Coté influences, les membres du groupe ont des goûts divers. Éric, le chanteur, écoute beaucoup de soul 60's en ce moment, le batteur est encore plus éclectique, le bassiste est dingue des groupes australiens des 80's, quant à Sonic Polo, il avoue une grosse influence Radio Birdman. Ils citent aussi les Stooges, le MC5, les Ruts, la scène australienne, les Flamin' Groovies et le Sonic Rendez Vous Band dont ils reprennent régulièrement des titres. Ce sont Vinz et Éric qui écrivent les morceaux, des morceaux qu'ils définissent comme des vignettes de la vie quotidienne. Cependant tous insistent sur le fait que leur musique se construit ensemble et qu'après un certain temps personne ne sait qui a fait quoi sur tel morceau. Leur cinquième et dernier album s'intitule : Take It As It Comes . Il est sortit sur le label de Caen, Turbo rock et est disponible en CD et vinyle. On peut aussi le trouver chez Lollipop à Marseille.
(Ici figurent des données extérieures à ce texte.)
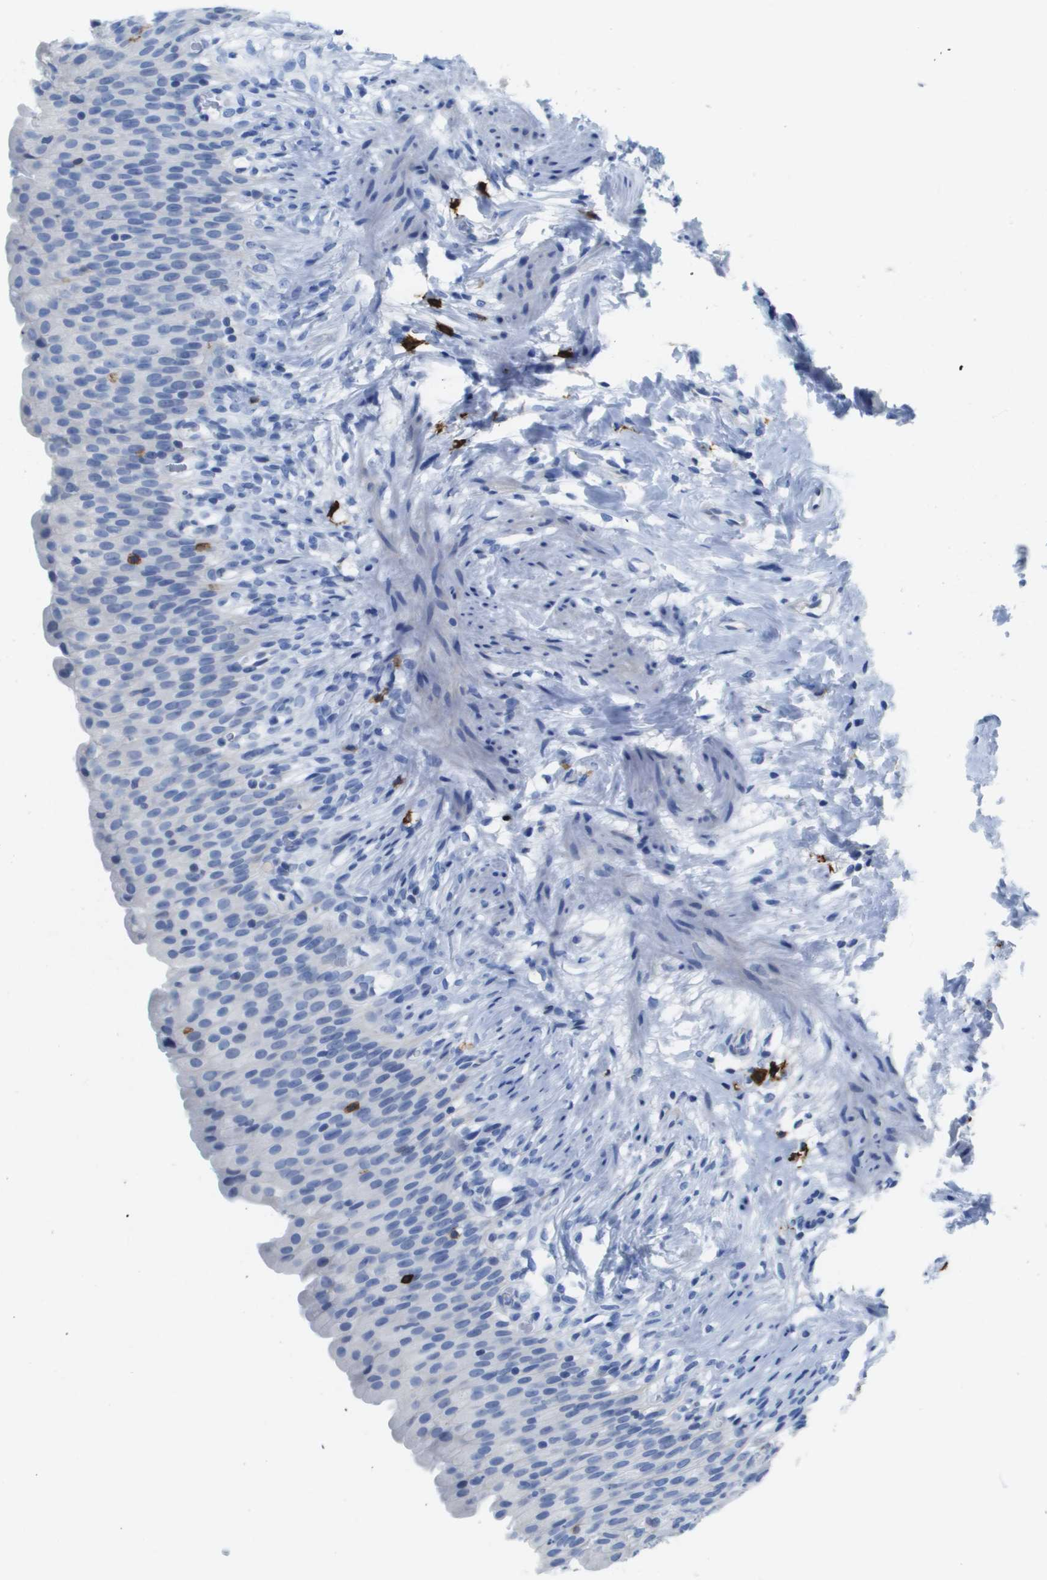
{"staining": {"intensity": "negative", "quantity": "none", "location": "none"}, "tissue": "urinary bladder", "cell_type": "Urothelial cells", "image_type": "normal", "snomed": [{"axis": "morphology", "description": "Normal tissue, NOS"}, {"axis": "topography", "description": "Urinary bladder"}], "caption": "The photomicrograph shows no significant positivity in urothelial cells of urinary bladder. (DAB (3,3'-diaminobenzidine) immunohistochemistry (IHC), high magnification).", "gene": "MS4A1", "patient": {"sex": "female", "age": 79}}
Il a été produit par le légendaire Rob Younger (Radio Birdman, New Christs) qui a longtemps officié pour le label Citadel Records et pour les Died Pretty. Le groupe a aussi une stature internationale : ils ont tourné en Italie, au Japon, aux USA. Pas mal pour ces représentants de la High Energy à la française.

Live

Sur scène, les Holy Curse ne font pas de quartier et délivrent un show sauvage et engagé. Bien sur les influences pré-citées sont assumées mais aussi dépassées. La guitare de « Sonic Polo » est à la fête et délivre des soli tranchants comme des lames de rasoir, la voix d’Éric se pose naturellement sur la rythmique sans faille de la basse de Vinz et de la batterie de Gooloo. On pense bien sur au rock australien des Saints et autres New Christs, Lipstick Killers, Celibate Rifles, Hoodoo Gurus mais aussi parfois aux Doors pour les titres mid-tempos envoutants.

En conclusion, on dira que cette soirée était excitante et que l'on souhaite en revivre d'autres de ce calibre. On ne peut que se féliciter de l'existence d'endroits tels que La Machine A Coudre où il est possible de constater que le rock'n roll dans toutes ses variantes est vivant et bien vivant.